Implement Maintainable Test Scripts by applying Design Patterns

by Roy de Kleijn

As development teams are able to deliver new features even faster, we also need to find a way to implement test scripts quicker. Design patterns can help with that, as they provide a reusable solution to commonly occurring problems.

What you will learn…

• Advantages of using patterns

• Apply Page Object Model

• Speed-up test script creation

What you should know…

• Java basic syntax

Selenium WebDriver is a great tool to automate almost anything happening within a browser. From simple user actions such as navigating through a website or filling out a form to more advanced actions such as read and write session or local storage, executing JavaScript and the creation of cookies.

It is likely that we will end up with a big amount of automated test scripts. Creating Selenium test scripts can result in an unmaintainable project. One of the reasons can be too much duplicated code is used. Duplicated code can be caused by duplicated functionality and this in turn can result in duplicated use of locators. When this is the case, the code and thus the project will become less maintainable: imagine a locator changes, we now have to walk through the entire test code to adjust the locators where necessary. By using the page object model we can make non-brittle test code and reduce or eliminate duplicated test code. Besides that, use of the page object model improves the readability of the code and allow us to create interactive documentation. Last but not least, we can create automated test scripts using less keystrokes.

Disadvantages:

• Code duplication: while creating automated test scripts we have to repeat a lot of user actions; (for example: login, search)

• Readability: we don’t immediately see what a script does if we see a sequence of Selenium WebDriver commands;

• Synchronization: meaning the test scripts tries to do something while the web element is not there yet;

• Maintainability: the ease of extending the test scripts, how well is the code structured;

• Time spent on creating test scripts: due to the duplication it takes much longer to create test scripts.

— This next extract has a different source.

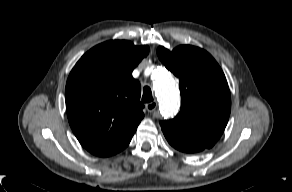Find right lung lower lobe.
Here are the masks:
<instances>
[{"instance_id":"1","label":"right lung lower lobe","mask_w":292,"mask_h":192,"mask_svg":"<svg viewBox=\"0 0 292 192\" xmlns=\"http://www.w3.org/2000/svg\"><path fill=\"white\" fill-rule=\"evenodd\" d=\"M130 141H127L119 146L113 148H99V149H87L90 153L100 156V157H107L114 155L127 147Z\"/></svg>"}]
</instances>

The biggest challenge might be to solve those maintainability and brittleness issues, so we can write automated test scripts more easily and maintain them without having false positives. We can do that by applying some kind of design pattern. Today’s software development methodologies enable us to develop new features very frequently and in a short period of time. So we can’t afford duplications and extra time spent on fixing recurring issues. This article describes the usage of the commonly used “Page Object Model” pattern. All examples in this article are based on the website: http://selenium.polteq.com/testshop/index.php.

Page Object Model

Selenium WebDriver – by default – provides two classes LoadableComponent and SlowLoadableComponent to implement the page object model. However, we can simply write our own implementation, so we do not get stuck with the imposed boundaries.

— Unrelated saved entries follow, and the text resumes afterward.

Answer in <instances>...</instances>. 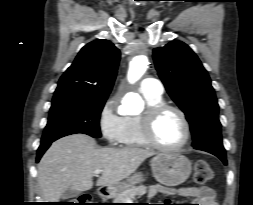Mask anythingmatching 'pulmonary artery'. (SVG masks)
Instances as JSON below:
<instances>
[{
	"label": "pulmonary artery",
	"mask_w": 253,
	"mask_h": 205,
	"mask_svg": "<svg viewBox=\"0 0 253 205\" xmlns=\"http://www.w3.org/2000/svg\"><path fill=\"white\" fill-rule=\"evenodd\" d=\"M140 91L145 94L160 96L163 94L164 87L160 80L148 77L142 80L140 84Z\"/></svg>",
	"instance_id": "obj_1"
}]
</instances>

The page object model encapsulates all page specific behaviours to separate classes. The result is that every page gets its own corresponding class containing the modelled user interface for that specific page.

I made a 4 step-plan to implement the page object model. The steps are listed below.

• Define WebElements

• Model the page functionality to the class

• Model the page flow

• Utilize the model to create test scripts

Step 1: Define WebElements

The first step while implementing the page object model might be to identify which elements we like to use in our test scripts. Most of the time it is not required to model all the elements, but just a subset of it can be enough to implement our automated test script. We can create annotated private fields to define those elements. The following example is defining the elements for http://selenium.polteq.com/testshop/index.php?controller=authentication.

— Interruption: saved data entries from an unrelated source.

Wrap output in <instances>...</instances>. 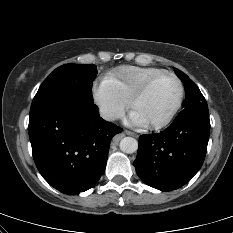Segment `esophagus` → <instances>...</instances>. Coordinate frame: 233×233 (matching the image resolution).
Listing matches in <instances>:
<instances>
[{
    "label": "esophagus",
    "instance_id": "1",
    "mask_svg": "<svg viewBox=\"0 0 233 233\" xmlns=\"http://www.w3.org/2000/svg\"><path fill=\"white\" fill-rule=\"evenodd\" d=\"M126 134L131 135V136H134V135H135L134 133H132V132H130V131H126Z\"/></svg>",
    "mask_w": 233,
    "mask_h": 233
}]
</instances>
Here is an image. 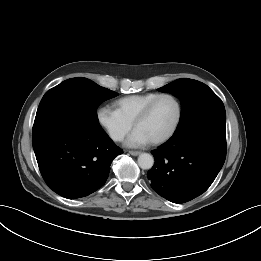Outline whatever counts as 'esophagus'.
Segmentation results:
<instances>
[{
    "instance_id": "34e87169",
    "label": "esophagus",
    "mask_w": 261,
    "mask_h": 261,
    "mask_svg": "<svg viewBox=\"0 0 261 261\" xmlns=\"http://www.w3.org/2000/svg\"><path fill=\"white\" fill-rule=\"evenodd\" d=\"M129 153H130L131 155H133V156H137V155L140 154L139 151H129Z\"/></svg>"
}]
</instances>
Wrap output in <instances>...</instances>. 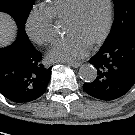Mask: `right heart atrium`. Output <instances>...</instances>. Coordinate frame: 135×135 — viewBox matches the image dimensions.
<instances>
[{
  "label": "right heart atrium",
  "instance_id": "1",
  "mask_svg": "<svg viewBox=\"0 0 135 135\" xmlns=\"http://www.w3.org/2000/svg\"><path fill=\"white\" fill-rule=\"evenodd\" d=\"M25 29L29 38L38 45L46 46L54 41L53 21L45 11L30 13Z\"/></svg>",
  "mask_w": 135,
  "mask_h": 135
}]
</instances>
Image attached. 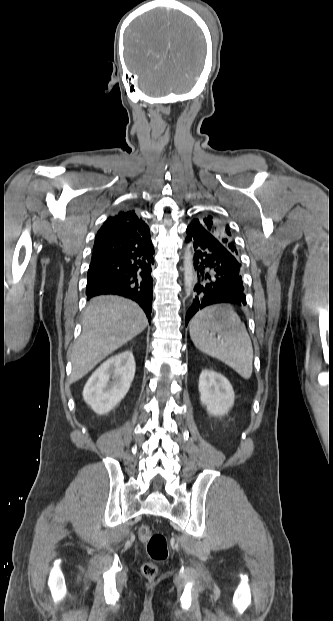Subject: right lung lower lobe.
I'll list each match as a JSON object with an SVG mask.
<instances>
[{
	"instance_id": "obj_1",
	"label": "right lung lower lobe",
	"mask_w": 333,
	"mask_h": 621,
	"mask_svg": "<svg viewBox=\"0 0 333 621\" xmlns=\"http://www.w3.org/2000/svg\"><path fill=\"white\" fill-rule=\"evenodd\" d=\"M153 245L142 250L99 247L93 250L86 287L87 299L103 294L137 302L151 320Z\"/></svg>"
}]
</instances>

Figure 1. Login functionality we are going to model

Listing 1. Define WebElements for the SignInPage

 

public class SignInPage {

private WebDriver driver;

@FindBy(how = How.ID, using = “username-existing”)

private WebElement usernameTextfield;

@FindBy(how = How.ID, using = “password-existing”)

private WebElement passwordTextfield;

@FindBy(how = How.ID, using = “signin_button”)

private WebElement signInButton;

public SignInPage(WebDriver driver) {

this.driver = driver;

PageFactory.initElements(driver, this);

}

}

We defined a couple of private WebElement fields to model the username, password field and the signIn button. In the constructor we instantiate the elements which allows us to perform some action on these elements.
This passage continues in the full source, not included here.